## Problem statement
Please repeat everything from the line containing "- **High**: 4 threats" down to the line containing "#### DREAD Scores", both of those lines included, and nothing else.

## Recorded data
- Opening Delimiter -

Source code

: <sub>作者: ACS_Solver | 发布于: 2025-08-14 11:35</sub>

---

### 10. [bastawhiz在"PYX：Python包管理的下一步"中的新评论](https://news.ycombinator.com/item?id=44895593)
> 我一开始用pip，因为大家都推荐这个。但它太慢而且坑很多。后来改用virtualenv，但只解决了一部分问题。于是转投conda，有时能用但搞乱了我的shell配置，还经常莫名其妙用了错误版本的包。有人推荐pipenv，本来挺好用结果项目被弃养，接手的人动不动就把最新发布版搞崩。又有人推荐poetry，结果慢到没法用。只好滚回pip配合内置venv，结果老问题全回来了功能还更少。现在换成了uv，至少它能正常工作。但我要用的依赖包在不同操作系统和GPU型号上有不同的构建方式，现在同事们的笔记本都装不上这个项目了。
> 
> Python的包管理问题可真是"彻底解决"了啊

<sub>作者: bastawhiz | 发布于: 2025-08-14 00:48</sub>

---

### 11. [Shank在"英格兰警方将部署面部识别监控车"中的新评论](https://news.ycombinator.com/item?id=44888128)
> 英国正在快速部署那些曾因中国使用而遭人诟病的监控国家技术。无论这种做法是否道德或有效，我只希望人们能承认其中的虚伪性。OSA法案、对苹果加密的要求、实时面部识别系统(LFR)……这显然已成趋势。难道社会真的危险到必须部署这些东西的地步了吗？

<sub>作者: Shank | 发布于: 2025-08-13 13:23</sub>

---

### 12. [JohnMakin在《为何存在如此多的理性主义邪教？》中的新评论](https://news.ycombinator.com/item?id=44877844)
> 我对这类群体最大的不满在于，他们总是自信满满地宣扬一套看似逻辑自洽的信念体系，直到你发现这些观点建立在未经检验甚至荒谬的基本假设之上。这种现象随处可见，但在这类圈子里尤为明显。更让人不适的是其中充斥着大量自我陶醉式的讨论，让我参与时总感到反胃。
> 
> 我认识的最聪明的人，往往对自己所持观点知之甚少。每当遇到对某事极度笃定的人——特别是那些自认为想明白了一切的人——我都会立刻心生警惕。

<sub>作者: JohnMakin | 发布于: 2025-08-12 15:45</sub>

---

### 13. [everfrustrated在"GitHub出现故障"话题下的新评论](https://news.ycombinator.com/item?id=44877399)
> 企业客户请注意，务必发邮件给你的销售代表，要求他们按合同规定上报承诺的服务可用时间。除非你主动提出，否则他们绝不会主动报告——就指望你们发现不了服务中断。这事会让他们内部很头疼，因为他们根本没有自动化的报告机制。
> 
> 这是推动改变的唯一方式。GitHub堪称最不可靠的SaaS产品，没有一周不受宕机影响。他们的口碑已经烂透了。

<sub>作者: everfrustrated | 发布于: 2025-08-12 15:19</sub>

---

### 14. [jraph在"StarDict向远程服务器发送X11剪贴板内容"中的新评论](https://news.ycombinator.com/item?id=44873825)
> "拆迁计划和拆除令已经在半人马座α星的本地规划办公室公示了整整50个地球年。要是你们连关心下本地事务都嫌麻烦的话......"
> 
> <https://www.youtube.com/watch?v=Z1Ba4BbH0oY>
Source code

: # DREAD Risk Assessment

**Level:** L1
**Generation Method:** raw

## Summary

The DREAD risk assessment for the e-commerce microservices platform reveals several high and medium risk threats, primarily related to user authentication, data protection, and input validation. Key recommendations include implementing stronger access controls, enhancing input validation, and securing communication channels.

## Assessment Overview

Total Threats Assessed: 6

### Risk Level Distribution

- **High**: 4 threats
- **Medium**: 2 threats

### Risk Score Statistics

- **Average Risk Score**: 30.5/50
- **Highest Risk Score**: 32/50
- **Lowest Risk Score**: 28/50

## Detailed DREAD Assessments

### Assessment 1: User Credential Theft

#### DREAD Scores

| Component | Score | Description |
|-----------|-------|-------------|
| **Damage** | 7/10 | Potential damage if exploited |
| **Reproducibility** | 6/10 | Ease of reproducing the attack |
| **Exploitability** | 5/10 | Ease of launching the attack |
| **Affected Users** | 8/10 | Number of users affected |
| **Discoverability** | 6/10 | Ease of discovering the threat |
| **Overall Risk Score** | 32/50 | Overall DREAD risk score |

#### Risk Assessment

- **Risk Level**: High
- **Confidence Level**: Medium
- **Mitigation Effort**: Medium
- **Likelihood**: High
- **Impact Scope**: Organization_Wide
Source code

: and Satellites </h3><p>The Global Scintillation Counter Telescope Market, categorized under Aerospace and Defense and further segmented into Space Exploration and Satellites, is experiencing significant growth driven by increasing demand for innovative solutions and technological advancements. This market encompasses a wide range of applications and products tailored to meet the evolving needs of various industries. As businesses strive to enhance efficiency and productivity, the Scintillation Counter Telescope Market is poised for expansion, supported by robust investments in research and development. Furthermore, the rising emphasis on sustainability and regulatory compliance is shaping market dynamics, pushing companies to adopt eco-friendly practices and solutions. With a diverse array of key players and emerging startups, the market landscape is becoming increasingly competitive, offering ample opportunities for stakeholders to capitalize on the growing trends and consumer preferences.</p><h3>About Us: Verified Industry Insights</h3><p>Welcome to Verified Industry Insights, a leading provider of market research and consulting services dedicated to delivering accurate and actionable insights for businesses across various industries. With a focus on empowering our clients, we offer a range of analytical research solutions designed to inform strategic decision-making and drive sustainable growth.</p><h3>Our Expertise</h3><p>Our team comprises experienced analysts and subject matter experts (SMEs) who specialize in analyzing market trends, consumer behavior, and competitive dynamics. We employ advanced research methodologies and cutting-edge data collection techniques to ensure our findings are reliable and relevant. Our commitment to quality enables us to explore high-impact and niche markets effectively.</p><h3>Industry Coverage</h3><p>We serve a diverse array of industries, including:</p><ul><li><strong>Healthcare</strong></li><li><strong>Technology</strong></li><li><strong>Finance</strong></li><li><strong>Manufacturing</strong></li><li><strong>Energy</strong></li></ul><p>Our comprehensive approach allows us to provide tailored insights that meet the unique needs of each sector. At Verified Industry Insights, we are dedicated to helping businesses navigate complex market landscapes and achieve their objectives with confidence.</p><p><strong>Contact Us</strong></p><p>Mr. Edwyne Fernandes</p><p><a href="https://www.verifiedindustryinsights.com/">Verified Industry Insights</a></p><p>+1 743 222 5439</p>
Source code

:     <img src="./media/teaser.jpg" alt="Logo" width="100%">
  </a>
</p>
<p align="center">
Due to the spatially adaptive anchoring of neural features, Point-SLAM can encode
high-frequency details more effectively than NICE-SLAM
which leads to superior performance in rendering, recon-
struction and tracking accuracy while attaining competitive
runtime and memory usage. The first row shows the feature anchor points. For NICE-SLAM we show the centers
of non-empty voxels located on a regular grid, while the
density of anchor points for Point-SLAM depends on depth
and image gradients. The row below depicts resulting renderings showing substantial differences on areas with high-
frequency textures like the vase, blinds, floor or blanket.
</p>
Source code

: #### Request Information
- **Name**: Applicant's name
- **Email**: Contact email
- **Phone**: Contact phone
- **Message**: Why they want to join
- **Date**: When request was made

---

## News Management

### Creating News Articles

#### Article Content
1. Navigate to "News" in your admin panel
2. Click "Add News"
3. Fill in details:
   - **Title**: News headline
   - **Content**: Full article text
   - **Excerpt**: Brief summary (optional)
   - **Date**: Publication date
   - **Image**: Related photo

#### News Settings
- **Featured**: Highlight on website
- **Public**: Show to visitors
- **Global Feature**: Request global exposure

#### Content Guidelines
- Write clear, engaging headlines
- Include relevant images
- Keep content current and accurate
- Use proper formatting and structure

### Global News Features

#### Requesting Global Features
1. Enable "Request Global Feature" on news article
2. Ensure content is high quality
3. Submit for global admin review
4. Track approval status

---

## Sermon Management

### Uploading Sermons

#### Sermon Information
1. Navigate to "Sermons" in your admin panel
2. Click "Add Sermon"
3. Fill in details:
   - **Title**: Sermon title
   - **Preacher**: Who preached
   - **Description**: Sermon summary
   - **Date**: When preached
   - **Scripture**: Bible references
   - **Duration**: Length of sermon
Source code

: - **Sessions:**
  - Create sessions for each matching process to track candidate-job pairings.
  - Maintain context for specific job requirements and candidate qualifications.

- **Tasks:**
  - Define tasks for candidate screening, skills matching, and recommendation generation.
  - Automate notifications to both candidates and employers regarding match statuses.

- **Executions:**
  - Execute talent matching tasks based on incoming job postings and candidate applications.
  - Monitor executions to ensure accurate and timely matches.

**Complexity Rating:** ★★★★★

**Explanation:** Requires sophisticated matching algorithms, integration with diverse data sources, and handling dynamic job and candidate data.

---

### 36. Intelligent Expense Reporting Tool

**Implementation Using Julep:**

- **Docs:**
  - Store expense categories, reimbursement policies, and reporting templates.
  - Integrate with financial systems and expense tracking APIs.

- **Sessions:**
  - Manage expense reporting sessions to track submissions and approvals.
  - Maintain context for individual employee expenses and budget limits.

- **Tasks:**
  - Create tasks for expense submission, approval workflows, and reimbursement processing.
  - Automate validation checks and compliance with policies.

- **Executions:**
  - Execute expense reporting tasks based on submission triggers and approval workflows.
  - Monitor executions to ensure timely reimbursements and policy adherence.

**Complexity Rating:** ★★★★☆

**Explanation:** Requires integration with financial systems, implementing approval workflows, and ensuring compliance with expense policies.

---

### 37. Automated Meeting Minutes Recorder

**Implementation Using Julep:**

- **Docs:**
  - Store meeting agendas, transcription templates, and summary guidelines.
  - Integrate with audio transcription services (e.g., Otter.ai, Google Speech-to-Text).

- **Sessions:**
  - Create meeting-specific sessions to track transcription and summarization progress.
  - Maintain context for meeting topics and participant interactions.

- Closing Delimiter -

## Written response
- **High**: 4 threats
- **Medium**: 2 threats

### Risk Score Statistics

- **Average Risk Score**: 30.5/50
- **Highest Risk Score**: 32/50
- **Lowest Risk Score**: 28/50

## Detailed DREAD Assessments

### Assessment 1: User Credential Theft

#### DREAD Scores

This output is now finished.